As a San Francisco native and expert real estate investor, Raymond Grinsell analyzes the current state of housing in San Francisco and its neighboring regions. Rapid increases followed by puzzling drops or flat pricing have left many scratching their heads. It is, however, a common phenomenon in fast-developing regions of the world, and Silicon Valley is no exception.
The San Francisco Chronicle reported in September of this year (2019), “The median price paid for a new or existing Bay Area home or condo was $810,000 last month, down 0.7% from July and down 2.4% from August of last year.” This comes after major record-breaking real estate price increases a year prior.
Some experts including attribute the massive increase in property value in 2018 to the forest fires of 2017, where displaced homeowners moved quickly to secure a new home for their family and in a timeline that takes advantage of their insurance compensation. However, the overall concern regarding the Bay Area’s real estate prices seem to be about affordability.
A large portion of these homes lie outside of most of the population’s reasonable budget. This may not a permanent problem, because similar cities (such as New York City) have been able to reach consensus among private real estate investors, legislators, and regulators to address some of these fundamental problems for the greater public good in high-value real estate areas.
In short, San Francisco has and continues to see increases in real estate value in spite of the Bay Area’s real estate market. That being said, Mansion Global and Compass reported “flat prices” on San Francisco real estate for August and September. Raymond Grinsell notes; however, that there exist key undercurrents that produce these effects on housing markets.
The first half of this year (2019) saw real estate values go up significantly, and some experts attribute the increase to San Francisco companies (primarily tech) launching initial public offerings for the first time. This may account for the astounding summer “peak price of $1.75 million” median price for real estate, but it could also account for the “flat prices” following these companies going public.
“’The wild card this year in San Francisco has been this rollout of IPOs,’ said Patrick Carlisle, Compass’ chief market analyst in the San Francisco Bay Area. ‘If you take the impact of the IPOs out of the market, one would presume prices will no longer be pushed higher’” (source: Mansion Global).
San Francisco is the metropolitan hub of Silicon Valley. As such, many of the industry pace-setting startups notoriously launch IPOs (initial public offerings) somewhere along the height of their legitimacy.
When a startup becomes a company that “goes public,” the assumption is that those companies create hundreds and/or thousands of new jobs. Others expect that IPO executives and employees will have the money they need to buy a home.

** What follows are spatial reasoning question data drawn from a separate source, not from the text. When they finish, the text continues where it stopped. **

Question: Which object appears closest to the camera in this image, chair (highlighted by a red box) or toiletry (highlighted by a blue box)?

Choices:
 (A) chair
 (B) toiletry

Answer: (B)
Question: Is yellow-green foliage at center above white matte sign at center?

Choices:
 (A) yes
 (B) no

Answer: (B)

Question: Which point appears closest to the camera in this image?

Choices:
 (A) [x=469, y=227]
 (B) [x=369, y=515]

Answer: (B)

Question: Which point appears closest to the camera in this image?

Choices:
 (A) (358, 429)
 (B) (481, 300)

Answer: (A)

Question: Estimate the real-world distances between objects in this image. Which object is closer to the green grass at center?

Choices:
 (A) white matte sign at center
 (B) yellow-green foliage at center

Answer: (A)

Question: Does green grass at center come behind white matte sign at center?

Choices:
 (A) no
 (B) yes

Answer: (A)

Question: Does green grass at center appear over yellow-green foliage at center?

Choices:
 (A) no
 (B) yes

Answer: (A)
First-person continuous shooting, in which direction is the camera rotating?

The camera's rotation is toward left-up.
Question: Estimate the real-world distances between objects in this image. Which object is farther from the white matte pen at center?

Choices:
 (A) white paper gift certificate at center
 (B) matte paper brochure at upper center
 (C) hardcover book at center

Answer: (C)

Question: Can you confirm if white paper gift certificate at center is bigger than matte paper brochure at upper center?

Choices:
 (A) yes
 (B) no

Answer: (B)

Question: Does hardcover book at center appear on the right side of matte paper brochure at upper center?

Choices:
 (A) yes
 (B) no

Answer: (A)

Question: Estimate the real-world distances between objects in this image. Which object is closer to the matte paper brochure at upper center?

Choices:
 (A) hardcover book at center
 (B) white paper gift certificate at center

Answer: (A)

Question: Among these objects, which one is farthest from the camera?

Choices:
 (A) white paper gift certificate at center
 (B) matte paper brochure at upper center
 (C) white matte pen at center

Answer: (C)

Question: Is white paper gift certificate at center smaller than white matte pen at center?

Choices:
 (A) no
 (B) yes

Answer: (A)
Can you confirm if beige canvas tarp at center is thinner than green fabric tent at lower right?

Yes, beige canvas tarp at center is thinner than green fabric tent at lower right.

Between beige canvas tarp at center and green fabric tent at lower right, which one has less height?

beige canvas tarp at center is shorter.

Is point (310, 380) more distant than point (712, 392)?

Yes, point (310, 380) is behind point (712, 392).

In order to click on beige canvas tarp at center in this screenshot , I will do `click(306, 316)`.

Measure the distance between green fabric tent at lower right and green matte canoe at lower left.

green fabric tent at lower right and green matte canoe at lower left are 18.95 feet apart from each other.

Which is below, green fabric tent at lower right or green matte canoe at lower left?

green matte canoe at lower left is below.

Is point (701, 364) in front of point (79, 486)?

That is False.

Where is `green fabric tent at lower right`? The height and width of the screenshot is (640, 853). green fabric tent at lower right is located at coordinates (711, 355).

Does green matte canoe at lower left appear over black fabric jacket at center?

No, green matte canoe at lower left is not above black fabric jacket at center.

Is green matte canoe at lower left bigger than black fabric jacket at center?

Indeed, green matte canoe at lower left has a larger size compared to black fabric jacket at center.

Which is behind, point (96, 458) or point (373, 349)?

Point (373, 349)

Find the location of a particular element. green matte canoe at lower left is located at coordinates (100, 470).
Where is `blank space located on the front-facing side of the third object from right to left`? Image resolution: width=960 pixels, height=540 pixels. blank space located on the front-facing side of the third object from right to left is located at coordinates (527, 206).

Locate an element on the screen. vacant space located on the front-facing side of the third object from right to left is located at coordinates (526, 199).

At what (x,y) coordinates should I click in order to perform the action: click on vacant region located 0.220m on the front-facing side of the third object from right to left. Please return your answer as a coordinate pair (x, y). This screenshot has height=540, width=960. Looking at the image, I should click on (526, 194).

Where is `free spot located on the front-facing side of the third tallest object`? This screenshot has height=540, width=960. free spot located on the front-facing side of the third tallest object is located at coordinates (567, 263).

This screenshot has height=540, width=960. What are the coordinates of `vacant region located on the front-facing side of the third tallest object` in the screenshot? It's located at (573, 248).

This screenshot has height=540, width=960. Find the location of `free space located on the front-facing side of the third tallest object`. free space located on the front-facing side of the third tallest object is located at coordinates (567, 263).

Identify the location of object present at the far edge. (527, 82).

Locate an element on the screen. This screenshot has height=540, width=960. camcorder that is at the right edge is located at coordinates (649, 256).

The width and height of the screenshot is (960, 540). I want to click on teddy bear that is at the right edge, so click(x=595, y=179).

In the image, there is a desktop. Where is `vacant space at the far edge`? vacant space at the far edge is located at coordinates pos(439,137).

Therefore, the main reason that IPOs are said to have a major impact on the San Francisco housing market is because new employees and their families flood the region looking for new housing. It becomes a classic scenario of supply and demand where demand is suddenly increased.
According to Raymond Grinsell, IPOs may impact the incomes of investors, shareholders, and executives. With increases in salaries and dividends, these individuals often syphon off large portions of their new income toward real estate investments or second homes. Any increase in real estate investment activities in a region also has an impact on that region’s real estate value.